Cash and Cash Equivalents & Current Financial Investments to Revenue Ratio

The coefficient Cash and Cash Equivalents & Current Financial Investments to Revenue determines the sufficiency of cash at the enterprise. Cash flows as well as the balance of funds are very important for the analysis.

Alternative names of the indicator:

  • (CCЕ&CFinI) / R
  • Cash and Cash Equivalents & Current Financial Investments to Revenue

What Does the Indicator of Cash and Cash Equivalents & Current Financial Investments to Revenue Show?

The indicator shows the sufficiency or redundancy of the company’s cash funds, which is determined by the impact of sales volume. Comparing cash, experts also take into consideration money on bank accounts that can be withdrawn within a few days. Some economists include to this category all highly liquid securities that can be converted into money within a month.
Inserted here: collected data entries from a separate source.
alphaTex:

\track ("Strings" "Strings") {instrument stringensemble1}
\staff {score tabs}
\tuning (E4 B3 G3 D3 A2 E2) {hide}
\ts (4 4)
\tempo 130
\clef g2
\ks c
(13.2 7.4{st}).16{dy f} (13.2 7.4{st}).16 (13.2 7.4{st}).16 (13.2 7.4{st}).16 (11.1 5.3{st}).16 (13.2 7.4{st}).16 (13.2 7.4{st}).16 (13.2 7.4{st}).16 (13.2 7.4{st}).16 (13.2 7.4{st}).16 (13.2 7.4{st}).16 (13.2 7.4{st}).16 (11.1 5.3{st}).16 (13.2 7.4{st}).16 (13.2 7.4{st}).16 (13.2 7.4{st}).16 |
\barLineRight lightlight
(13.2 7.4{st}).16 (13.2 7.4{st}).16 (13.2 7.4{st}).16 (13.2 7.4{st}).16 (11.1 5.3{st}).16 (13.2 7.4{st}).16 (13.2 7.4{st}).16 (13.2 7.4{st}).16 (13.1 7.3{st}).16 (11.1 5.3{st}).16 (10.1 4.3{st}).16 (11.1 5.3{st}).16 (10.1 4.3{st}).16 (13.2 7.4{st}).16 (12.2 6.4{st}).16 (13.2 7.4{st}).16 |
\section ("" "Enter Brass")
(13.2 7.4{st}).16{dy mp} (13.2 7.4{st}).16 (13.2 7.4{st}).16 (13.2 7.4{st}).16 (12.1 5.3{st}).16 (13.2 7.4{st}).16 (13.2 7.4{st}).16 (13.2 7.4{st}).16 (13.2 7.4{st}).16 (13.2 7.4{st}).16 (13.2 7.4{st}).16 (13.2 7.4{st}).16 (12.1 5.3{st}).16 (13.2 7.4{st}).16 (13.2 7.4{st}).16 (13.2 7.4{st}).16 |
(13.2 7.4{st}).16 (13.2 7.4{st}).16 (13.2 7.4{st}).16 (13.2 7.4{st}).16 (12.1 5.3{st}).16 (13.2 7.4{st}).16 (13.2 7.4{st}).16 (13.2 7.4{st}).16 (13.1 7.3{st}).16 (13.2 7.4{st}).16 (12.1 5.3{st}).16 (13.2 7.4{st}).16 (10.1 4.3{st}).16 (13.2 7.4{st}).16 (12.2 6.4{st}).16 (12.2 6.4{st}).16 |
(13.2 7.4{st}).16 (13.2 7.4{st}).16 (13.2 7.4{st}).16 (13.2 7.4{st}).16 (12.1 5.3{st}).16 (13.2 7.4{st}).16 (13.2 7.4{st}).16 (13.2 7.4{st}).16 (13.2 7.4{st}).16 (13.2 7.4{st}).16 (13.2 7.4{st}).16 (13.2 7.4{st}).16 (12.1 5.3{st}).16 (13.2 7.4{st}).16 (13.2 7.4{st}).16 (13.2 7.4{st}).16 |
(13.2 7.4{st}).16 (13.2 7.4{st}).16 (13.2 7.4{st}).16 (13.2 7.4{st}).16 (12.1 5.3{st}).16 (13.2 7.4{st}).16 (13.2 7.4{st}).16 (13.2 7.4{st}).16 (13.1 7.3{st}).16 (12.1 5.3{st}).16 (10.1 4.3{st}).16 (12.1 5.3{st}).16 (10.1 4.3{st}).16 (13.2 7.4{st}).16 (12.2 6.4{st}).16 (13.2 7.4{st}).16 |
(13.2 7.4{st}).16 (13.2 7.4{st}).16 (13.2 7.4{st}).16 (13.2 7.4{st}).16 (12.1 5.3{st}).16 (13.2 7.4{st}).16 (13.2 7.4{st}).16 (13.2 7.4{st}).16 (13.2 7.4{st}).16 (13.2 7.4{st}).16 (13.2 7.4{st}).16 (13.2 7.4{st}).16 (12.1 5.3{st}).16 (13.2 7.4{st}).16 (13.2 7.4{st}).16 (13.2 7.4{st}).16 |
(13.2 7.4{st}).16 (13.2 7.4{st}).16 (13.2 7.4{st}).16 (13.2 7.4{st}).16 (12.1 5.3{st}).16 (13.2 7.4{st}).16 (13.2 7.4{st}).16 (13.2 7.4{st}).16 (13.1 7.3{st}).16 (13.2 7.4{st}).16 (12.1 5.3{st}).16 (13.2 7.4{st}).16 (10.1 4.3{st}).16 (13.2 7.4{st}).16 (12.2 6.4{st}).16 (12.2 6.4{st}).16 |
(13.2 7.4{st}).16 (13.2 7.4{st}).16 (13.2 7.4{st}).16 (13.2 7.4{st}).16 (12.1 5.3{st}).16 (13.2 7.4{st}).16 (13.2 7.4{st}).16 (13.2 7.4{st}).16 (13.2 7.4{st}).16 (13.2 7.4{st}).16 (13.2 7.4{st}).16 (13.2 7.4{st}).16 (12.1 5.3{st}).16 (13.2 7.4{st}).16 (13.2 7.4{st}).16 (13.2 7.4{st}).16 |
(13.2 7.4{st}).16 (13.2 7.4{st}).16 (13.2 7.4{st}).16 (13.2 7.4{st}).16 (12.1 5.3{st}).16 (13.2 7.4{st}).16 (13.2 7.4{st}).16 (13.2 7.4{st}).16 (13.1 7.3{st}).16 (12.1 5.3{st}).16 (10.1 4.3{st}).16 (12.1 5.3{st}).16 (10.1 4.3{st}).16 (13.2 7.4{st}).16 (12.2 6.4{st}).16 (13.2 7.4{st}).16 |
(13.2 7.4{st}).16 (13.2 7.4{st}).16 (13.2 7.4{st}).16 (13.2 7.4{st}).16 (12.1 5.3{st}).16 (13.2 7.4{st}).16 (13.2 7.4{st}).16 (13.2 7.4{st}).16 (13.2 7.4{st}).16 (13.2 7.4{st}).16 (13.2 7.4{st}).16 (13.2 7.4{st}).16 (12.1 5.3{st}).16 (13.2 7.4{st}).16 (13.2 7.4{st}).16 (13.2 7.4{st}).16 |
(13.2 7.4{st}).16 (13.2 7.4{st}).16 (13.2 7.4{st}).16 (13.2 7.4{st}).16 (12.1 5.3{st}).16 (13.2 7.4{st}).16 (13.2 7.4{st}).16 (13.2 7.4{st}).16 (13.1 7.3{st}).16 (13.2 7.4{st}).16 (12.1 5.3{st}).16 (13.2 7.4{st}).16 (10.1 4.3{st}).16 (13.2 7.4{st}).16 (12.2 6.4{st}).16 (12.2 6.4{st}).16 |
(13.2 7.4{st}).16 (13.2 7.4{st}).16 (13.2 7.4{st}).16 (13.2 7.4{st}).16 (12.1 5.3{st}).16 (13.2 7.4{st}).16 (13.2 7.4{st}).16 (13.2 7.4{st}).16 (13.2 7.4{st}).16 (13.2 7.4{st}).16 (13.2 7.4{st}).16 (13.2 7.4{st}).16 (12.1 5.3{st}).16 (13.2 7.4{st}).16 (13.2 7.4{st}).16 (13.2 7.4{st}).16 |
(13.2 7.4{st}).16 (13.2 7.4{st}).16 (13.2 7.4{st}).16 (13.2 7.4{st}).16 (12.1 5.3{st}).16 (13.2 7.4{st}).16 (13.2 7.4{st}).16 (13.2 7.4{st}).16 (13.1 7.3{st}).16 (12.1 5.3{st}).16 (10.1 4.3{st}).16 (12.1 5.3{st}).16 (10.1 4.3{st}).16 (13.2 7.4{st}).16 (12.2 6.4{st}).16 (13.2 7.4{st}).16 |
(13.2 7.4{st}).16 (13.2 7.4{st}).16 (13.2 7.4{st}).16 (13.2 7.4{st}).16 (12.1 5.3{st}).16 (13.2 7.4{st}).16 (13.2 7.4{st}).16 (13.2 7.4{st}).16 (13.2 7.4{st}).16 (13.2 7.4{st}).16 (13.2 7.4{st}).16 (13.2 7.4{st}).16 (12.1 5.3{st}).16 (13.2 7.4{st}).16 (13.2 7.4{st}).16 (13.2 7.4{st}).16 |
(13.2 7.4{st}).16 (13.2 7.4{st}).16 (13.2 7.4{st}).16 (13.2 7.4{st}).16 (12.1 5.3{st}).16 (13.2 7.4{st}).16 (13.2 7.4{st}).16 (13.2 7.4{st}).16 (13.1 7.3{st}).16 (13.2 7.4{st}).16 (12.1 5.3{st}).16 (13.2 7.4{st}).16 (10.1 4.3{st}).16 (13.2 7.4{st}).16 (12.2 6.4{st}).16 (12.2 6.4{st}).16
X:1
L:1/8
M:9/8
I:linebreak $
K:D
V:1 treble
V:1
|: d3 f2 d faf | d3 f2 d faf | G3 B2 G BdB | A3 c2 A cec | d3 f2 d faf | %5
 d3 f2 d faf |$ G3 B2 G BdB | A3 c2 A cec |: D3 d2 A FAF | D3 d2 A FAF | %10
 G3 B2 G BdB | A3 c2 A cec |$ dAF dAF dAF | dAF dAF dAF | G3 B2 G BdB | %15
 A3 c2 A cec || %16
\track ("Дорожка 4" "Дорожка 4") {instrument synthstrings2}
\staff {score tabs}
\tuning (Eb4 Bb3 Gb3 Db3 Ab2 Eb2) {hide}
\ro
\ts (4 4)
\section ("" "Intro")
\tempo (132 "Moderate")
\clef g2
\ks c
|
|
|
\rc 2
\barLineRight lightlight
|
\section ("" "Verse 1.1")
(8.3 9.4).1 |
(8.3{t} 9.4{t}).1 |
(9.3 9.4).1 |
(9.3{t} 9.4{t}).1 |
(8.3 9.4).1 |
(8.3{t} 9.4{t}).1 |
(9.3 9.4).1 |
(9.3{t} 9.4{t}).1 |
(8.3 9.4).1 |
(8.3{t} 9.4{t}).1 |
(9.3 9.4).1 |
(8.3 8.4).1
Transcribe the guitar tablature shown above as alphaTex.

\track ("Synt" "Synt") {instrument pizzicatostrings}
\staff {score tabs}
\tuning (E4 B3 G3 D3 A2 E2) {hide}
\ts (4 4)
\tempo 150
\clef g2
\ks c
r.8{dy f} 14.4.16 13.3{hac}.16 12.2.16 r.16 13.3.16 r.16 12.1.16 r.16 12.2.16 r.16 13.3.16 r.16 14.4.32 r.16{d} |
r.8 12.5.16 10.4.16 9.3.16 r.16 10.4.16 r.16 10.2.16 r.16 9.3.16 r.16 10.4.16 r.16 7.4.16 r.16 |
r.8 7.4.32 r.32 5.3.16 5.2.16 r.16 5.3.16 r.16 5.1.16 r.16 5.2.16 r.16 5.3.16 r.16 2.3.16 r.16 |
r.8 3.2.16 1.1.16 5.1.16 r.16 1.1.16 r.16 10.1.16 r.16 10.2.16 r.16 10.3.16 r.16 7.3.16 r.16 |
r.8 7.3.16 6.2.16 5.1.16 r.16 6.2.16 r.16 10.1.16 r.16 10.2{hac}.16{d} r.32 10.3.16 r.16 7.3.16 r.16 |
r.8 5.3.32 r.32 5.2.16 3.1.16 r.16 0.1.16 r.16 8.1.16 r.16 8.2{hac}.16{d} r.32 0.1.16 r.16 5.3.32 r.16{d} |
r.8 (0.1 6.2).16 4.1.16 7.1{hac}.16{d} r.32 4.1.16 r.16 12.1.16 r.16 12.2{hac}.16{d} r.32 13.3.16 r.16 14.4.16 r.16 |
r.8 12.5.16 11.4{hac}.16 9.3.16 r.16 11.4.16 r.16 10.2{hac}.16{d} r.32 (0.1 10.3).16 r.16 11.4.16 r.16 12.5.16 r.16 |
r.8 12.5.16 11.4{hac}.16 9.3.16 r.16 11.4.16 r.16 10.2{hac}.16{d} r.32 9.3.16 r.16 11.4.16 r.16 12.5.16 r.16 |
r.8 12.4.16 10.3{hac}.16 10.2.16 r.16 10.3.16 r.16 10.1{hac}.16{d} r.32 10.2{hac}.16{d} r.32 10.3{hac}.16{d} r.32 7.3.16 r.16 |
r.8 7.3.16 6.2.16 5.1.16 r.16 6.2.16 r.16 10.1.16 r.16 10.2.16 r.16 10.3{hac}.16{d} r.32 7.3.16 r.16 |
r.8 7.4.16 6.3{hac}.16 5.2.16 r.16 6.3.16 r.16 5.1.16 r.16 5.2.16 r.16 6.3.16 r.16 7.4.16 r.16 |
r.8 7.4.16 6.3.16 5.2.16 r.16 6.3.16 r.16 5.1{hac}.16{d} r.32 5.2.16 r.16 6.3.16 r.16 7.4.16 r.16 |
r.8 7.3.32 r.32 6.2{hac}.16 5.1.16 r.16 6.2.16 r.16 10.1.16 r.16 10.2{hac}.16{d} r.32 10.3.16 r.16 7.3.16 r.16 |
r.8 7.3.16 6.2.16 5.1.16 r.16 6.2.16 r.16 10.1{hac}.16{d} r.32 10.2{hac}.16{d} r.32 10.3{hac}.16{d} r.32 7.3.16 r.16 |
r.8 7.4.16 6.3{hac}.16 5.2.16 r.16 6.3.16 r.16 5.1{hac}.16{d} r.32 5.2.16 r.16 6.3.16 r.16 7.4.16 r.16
Formula of the Indicator Cash and Cash Equivalents & Current Financial Investments to Revenue

The figure is determined as follows:

(CCE & CFinI) / R = (Cash surplus + Highly liquid securities) / Sales volume

Normative Value of the Indicator Cash and Cash Equivalents & Current Financial Investments to Revenue

The indicator should be investigated in comparison with the practice of the best companies and the average industry value. In fact, it is a rare situation when an enterprise preserves the amount of money that exceeds the volume of annual sales on its current account. Cash should be sufficient only to repay the urgent debt. The rest of the funds should work actively. That’s why not a low, but a high value of this indicator is critical for the company.